(Document layout detection data)
────

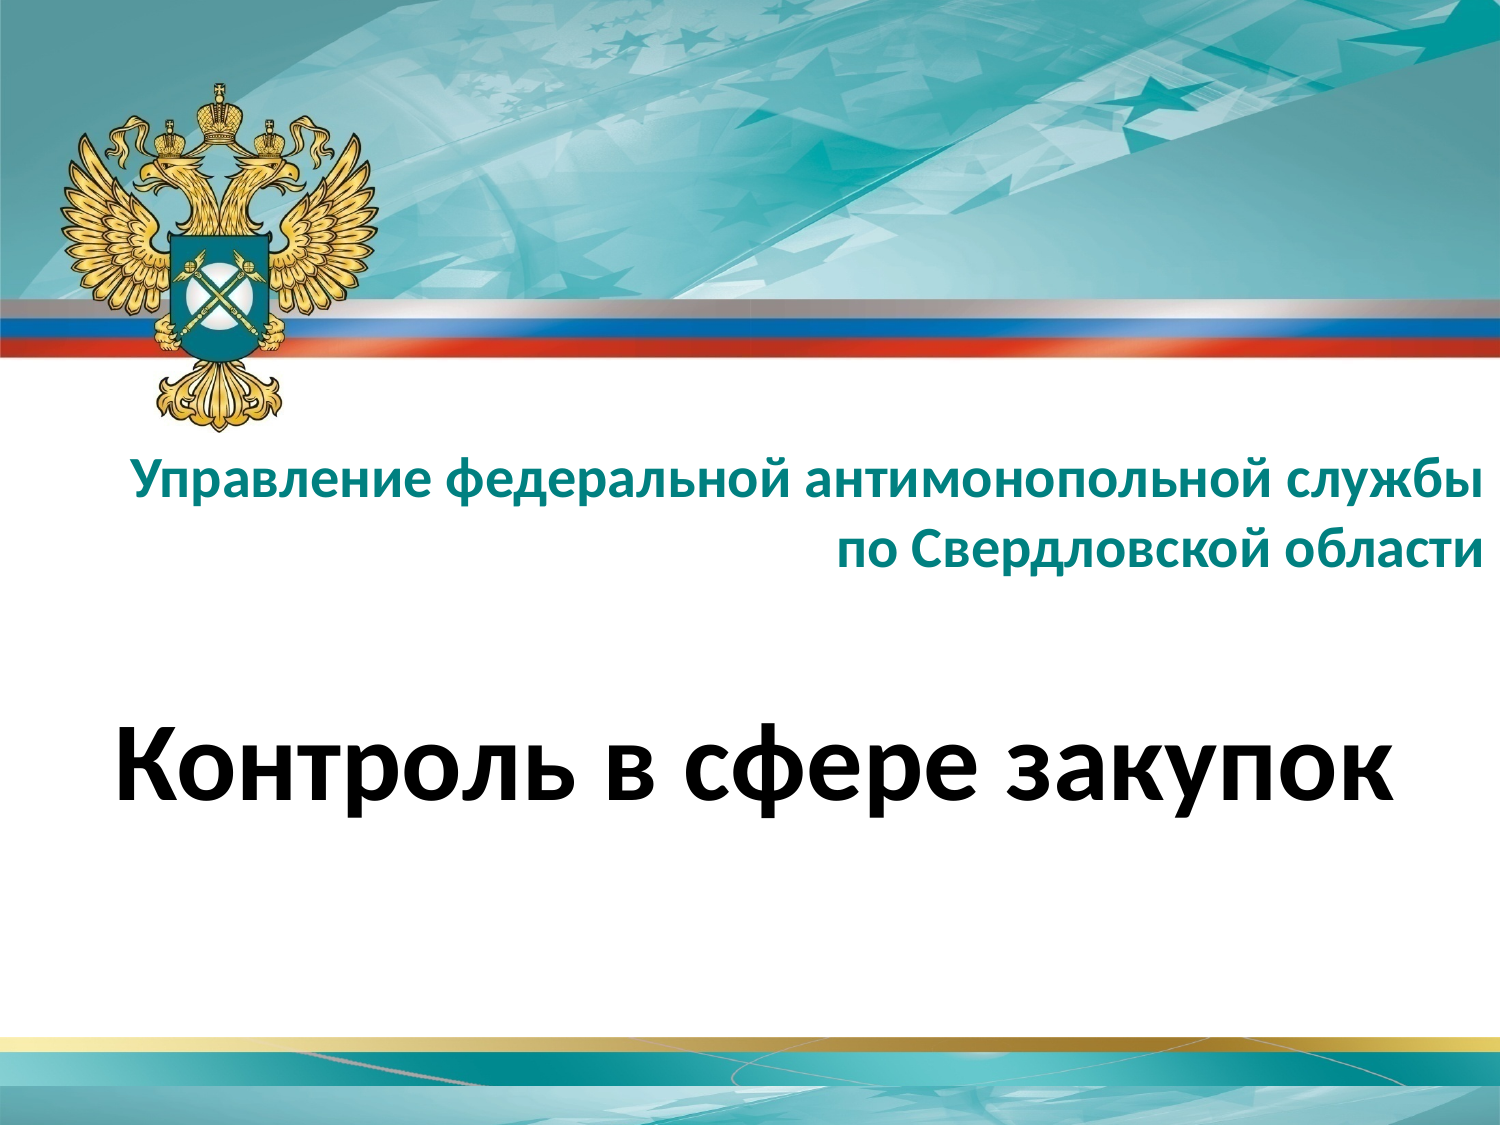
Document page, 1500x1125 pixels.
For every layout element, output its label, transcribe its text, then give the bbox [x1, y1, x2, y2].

text_box Управление федеральной антимонопольной службы по Свердловской области [100, 396, 1500, 622]
text_box Контроль в сфере закупок [4, 680, 1500, 831]
picture [0, 0, 1500, 433]
picture [0, 1037, 1500, 1125]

────

__EXERCISE DESCRIPTION__: Please repeat the data verbatim and leave the pictures out of your copy.

__WRITTEN ANSWER__:
Document page, 1500x1125 pixels.
For every layout element, output its label, transcribe its text, then give the bbox [x1, y1, x2, y2].

text_box Управление федеральной антимонопольной службы по Свердловской области [100, 396, 1500, 622]
text_box Контроль в сфере закупок [4, 680, 1500, 831]
picture [0, 0, 1500, 433]
picture [0, 1037, 1500, 1125]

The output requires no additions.